• What is required: From the first line of the material below to the line containing "photomicrograph of benign", repeat every line exactly and add nothing.

• Information provided:
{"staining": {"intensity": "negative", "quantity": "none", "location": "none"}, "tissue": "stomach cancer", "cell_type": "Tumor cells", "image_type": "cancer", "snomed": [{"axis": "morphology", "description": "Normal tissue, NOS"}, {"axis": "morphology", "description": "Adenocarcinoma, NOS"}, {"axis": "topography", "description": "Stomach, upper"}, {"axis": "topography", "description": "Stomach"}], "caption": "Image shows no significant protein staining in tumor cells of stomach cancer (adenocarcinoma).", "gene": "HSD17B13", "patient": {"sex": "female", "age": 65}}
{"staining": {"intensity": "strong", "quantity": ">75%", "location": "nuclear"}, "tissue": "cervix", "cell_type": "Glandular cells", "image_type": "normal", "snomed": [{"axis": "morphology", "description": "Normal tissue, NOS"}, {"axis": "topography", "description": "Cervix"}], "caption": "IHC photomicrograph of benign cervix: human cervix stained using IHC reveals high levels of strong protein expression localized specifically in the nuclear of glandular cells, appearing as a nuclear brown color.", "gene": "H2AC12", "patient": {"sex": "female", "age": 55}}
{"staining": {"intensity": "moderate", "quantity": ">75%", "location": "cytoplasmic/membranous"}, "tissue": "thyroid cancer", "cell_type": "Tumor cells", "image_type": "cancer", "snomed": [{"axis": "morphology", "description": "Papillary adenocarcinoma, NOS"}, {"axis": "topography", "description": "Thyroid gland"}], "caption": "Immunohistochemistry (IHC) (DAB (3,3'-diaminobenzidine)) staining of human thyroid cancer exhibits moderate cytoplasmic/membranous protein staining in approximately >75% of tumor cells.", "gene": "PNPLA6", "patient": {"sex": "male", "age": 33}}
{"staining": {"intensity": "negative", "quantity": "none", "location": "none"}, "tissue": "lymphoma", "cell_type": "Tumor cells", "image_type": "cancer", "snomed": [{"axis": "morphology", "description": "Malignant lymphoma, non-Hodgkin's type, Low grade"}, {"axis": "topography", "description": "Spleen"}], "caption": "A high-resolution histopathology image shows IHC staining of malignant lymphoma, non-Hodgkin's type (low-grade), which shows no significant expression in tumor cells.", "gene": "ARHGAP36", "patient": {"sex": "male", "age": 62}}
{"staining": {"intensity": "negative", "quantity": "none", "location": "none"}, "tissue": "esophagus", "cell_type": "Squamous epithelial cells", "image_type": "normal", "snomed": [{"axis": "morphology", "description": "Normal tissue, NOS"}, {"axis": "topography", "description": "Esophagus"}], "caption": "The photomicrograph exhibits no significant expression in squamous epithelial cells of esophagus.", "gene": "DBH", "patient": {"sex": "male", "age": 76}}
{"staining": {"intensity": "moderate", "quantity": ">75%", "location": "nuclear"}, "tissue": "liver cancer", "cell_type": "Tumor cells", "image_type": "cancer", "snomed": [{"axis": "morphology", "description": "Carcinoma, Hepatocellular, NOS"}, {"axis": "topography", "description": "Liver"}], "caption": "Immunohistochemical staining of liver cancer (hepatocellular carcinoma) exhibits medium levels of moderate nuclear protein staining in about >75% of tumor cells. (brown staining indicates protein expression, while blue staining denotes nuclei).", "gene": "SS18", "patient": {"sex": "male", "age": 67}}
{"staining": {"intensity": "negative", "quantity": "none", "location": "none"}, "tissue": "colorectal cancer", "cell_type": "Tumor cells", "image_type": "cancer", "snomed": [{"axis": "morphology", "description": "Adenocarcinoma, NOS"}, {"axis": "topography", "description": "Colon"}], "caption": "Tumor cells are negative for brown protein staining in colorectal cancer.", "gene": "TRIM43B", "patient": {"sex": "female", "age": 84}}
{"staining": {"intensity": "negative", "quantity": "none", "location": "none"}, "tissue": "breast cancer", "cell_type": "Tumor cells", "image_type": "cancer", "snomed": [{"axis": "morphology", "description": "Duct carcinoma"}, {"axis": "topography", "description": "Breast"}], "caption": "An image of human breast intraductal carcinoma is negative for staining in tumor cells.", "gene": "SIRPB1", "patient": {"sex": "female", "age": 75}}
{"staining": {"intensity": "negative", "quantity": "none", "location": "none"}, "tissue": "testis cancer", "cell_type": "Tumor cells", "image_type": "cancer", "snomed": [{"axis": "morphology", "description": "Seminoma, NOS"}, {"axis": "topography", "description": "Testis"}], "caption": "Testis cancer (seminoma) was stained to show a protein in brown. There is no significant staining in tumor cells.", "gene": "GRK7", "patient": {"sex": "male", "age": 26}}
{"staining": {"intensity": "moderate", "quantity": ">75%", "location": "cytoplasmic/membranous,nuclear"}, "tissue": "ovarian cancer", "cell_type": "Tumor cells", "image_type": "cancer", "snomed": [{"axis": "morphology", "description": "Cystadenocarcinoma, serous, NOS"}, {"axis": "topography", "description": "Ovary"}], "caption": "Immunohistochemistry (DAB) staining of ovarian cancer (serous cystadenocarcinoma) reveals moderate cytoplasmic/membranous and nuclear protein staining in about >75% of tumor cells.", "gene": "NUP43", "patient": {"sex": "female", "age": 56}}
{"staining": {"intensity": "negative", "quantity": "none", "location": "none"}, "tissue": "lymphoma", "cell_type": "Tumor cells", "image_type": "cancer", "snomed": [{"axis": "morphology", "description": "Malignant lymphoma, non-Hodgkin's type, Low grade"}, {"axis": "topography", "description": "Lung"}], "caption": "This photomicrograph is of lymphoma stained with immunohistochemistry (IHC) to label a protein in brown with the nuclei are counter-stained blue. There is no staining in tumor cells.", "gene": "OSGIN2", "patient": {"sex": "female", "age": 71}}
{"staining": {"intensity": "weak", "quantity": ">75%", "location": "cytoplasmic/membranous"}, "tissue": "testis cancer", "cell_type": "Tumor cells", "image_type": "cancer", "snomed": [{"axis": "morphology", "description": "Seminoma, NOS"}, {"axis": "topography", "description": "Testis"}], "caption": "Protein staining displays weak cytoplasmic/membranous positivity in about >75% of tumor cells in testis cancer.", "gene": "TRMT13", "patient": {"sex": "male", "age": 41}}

• Task response:
{"staining": {"intensity": "negative", "quantity": "none", "location": "none"}, "tissue": "stomach cancer", "cell_type": "Tumor cells", "image_type": "cancer", "snomed": [{"axis": "morphology", "description": "Normal tissue, NOS"}, {"axis": "morphology", "description": "Adenocarcinoma, NOS"}, {"axis": "topography", "description": "Stomach, upper"}, {"axis": "topography", "description": "Stomach"}], "caption": "Image shows no significant protein staining in tumor cells of stomach cancer (adenocarcinoma).", "gene": "HSD17B13", "patient": {"sex": "female", "age": 65}}
{"staining": {"intensity": "strong", "quantity": ">75%", "location": "nuclear"}, "tissue": "cervix", "cell_type": "Glandular cells", "image_type": "normal", "snomed": [{"axis": "morphology", "description": "Normal tissue, NOS"}, {"axis": "topography", "description": "Cervix"}], "caption": "IHC photomicrograph of benign cervix: human cervix stained using IHC reveals high levels of strong protein expression localized specifically in the nuclear of glandular cells, appearing as a nuclear brown color.", "gene": "H2AC12", "patient": {"sex": "female", "age": 55}}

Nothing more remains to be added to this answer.